Find the sum of the series $\sum_{n=0}^{\infty}\frac{\cos(nx)}{2^{n}}$ and $\sum_{n=0}^{\infty}\frac{\sin(nx)}{2^{n}}$.
Hint: Rewrite the trigonometric functions using complex exponentials. $$$$ This is what I have so far:
$\cos(nx) = \frac{e^{inx}+e^{-inx}}{2}$ and $\sin(nx) = \frac{e^{inx}-e^{-inx}}{2i}$
By substituting in the values into the given series, we get:
$\frac{1}{2}\sum_{n=0}^{\infty}\frac{e^{inx}+e^{-inx}}{2}$ + $\frac{1}{2}\sum_{n=0}^{\infty}\frac{e^{inx}-e^{-inx}}{2i}$.
I have no clue what to do from here, please help.

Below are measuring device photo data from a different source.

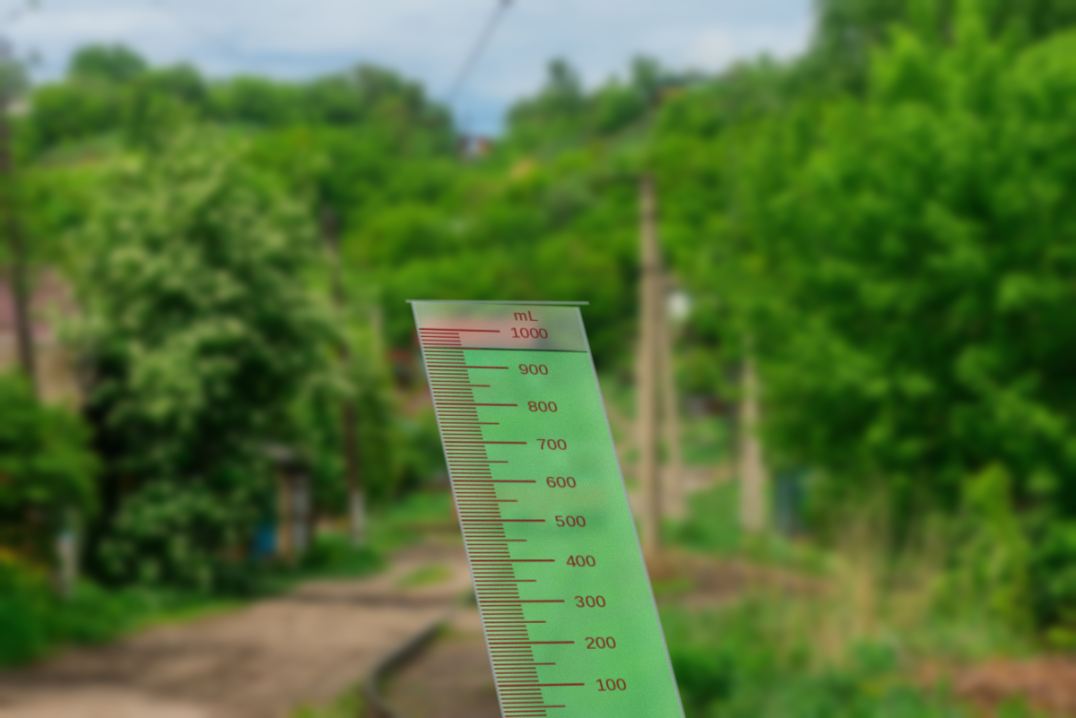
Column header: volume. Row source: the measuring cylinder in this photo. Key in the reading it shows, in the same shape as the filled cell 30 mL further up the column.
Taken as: 950 mL
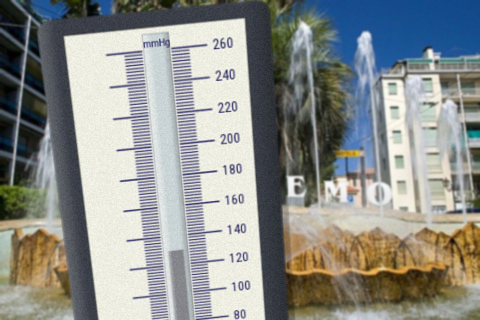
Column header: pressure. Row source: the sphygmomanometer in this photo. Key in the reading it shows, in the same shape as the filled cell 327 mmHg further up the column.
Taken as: 130 mmHg
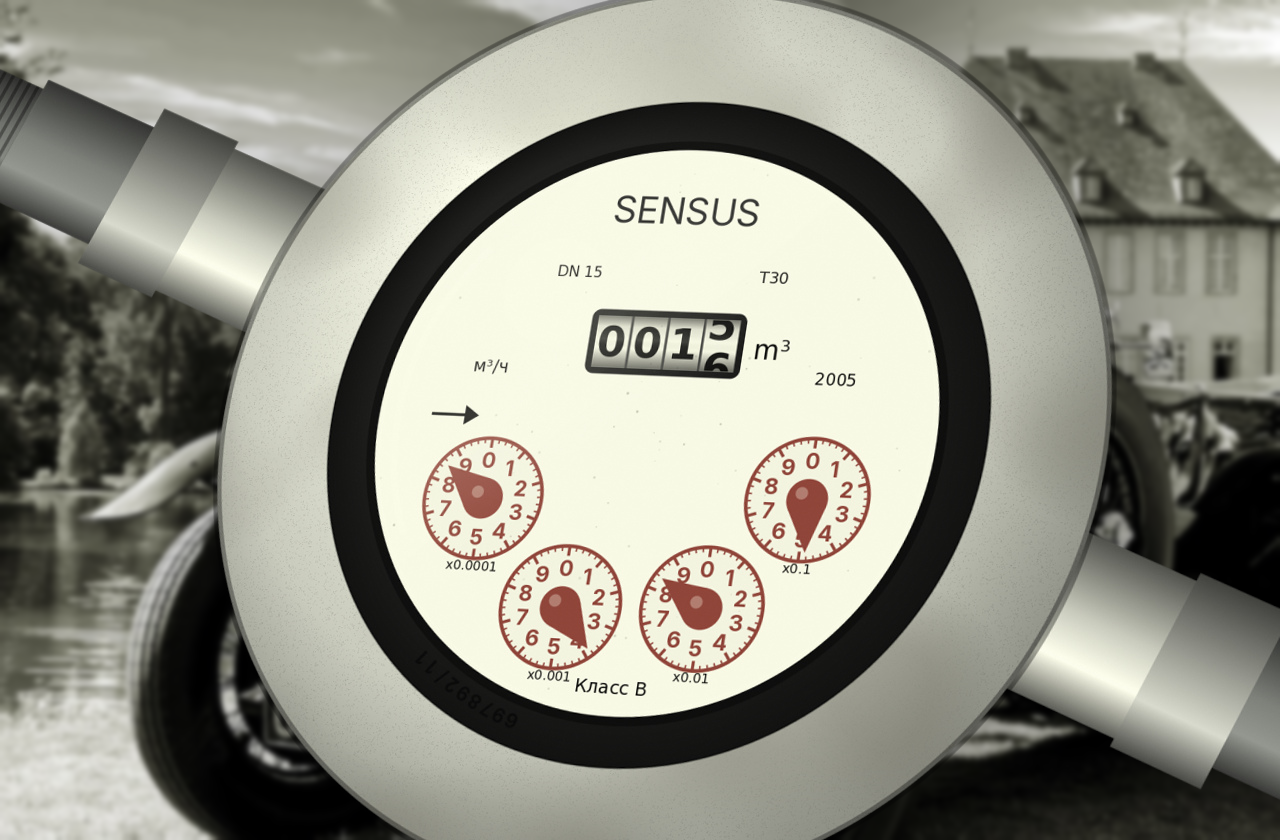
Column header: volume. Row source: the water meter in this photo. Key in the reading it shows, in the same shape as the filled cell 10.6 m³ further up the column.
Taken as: 15.4838 m³
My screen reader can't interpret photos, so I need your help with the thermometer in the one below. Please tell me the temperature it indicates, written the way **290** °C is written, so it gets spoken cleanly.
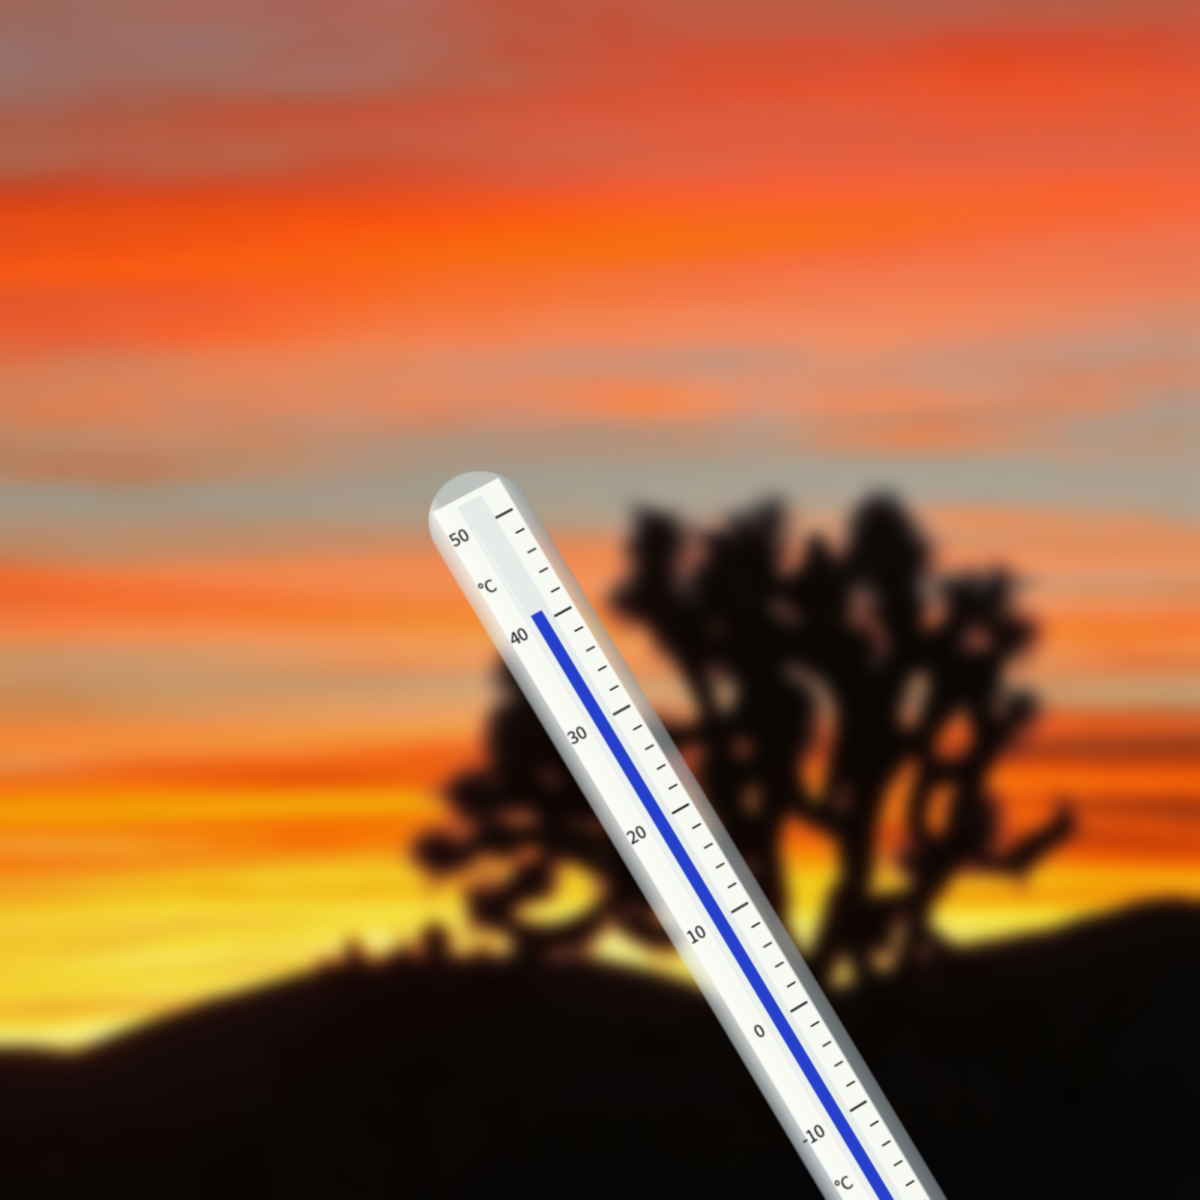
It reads **41** °C
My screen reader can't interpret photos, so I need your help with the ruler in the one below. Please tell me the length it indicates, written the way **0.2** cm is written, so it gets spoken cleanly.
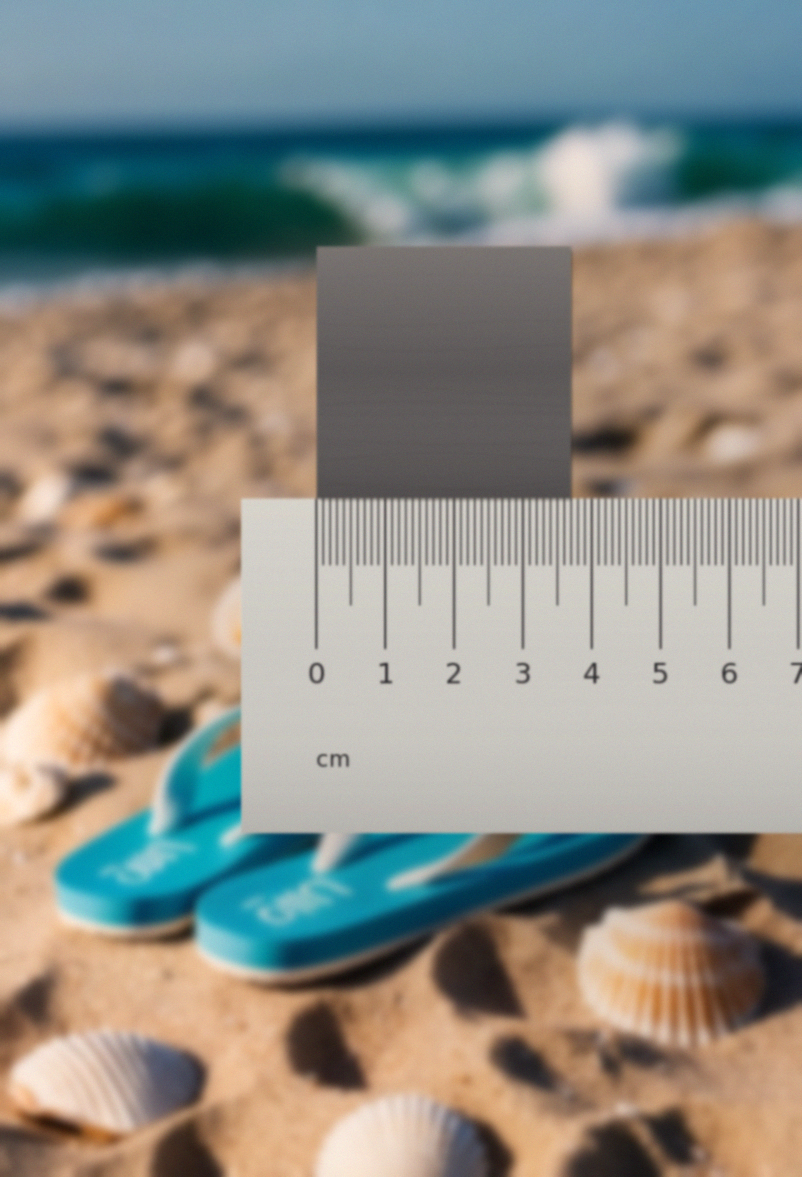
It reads **3.7** cm
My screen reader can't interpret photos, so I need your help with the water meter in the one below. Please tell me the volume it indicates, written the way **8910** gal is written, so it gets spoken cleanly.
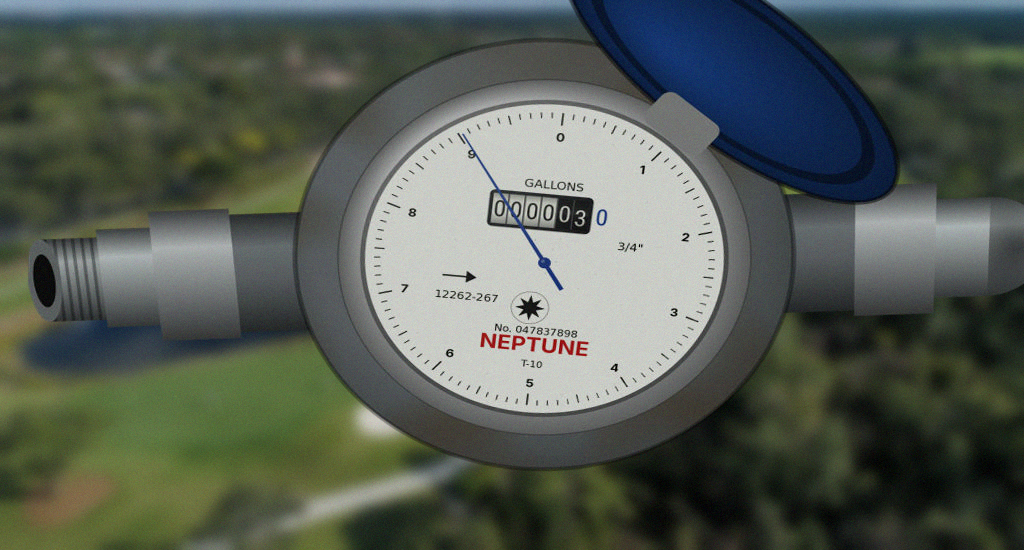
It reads **29.0** gal
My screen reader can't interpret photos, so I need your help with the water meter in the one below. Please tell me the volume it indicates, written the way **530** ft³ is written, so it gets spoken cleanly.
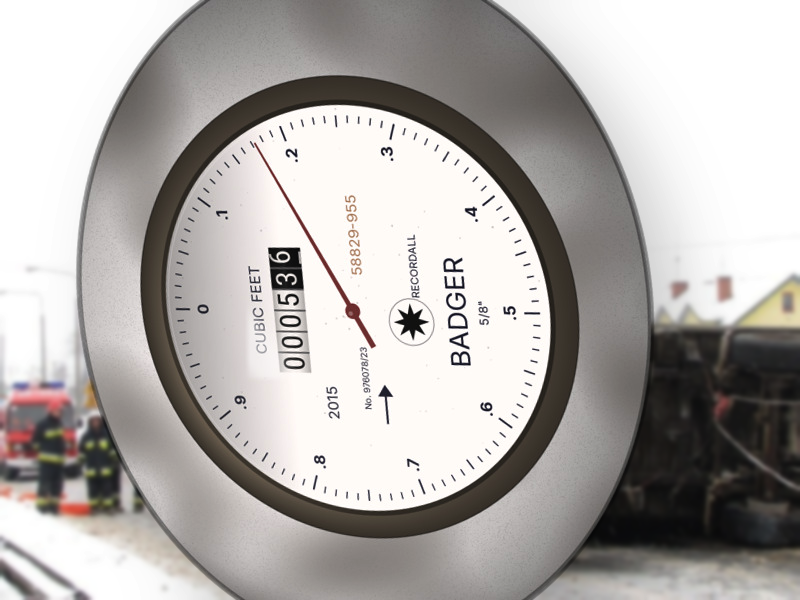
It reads **536.17** ft³
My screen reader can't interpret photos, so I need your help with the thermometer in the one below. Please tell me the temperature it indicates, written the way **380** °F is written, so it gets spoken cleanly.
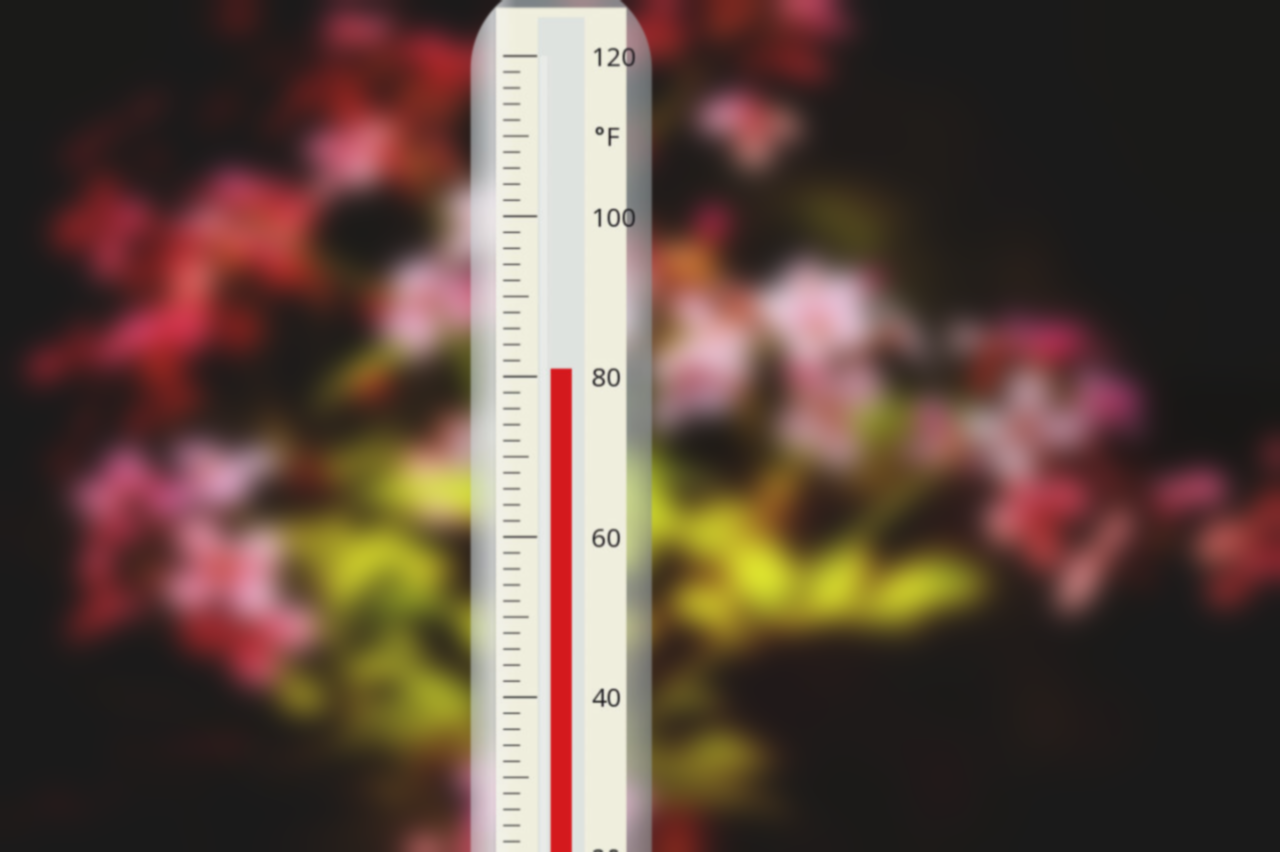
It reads **81** °F
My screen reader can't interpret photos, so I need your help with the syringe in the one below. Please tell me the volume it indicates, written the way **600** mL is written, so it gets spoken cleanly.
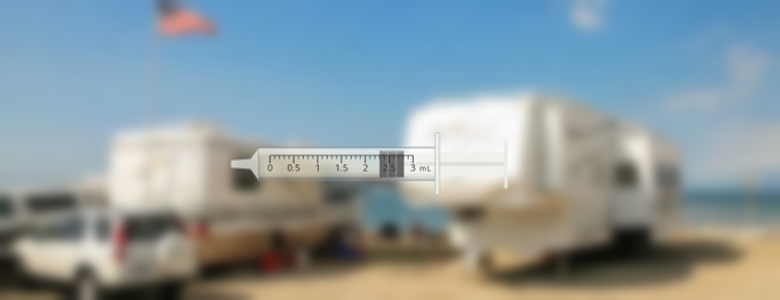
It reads **2.3** mL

Edit: used latex codes \cos and \sin.
First, $e^{inx} = \cos(nx)+i\sin(nx)$.
So, $\displaystyle\sum_{n=0}^\infty \left(\frac{\cos(nx)}{2^n}+i\frac{\sin(nx)}{2^n}\right) = \displaystyle\sum_{n=0}^\infty \frac{e^{inx}}{2^n} = \displaystyle\sum_{n=0}^\infty \left(\frac{e^{ix}}{2}\right)^n=\frac{2}{2-e^{ix}}$.
Convert the RHS to trig functions, then compare re and im parts.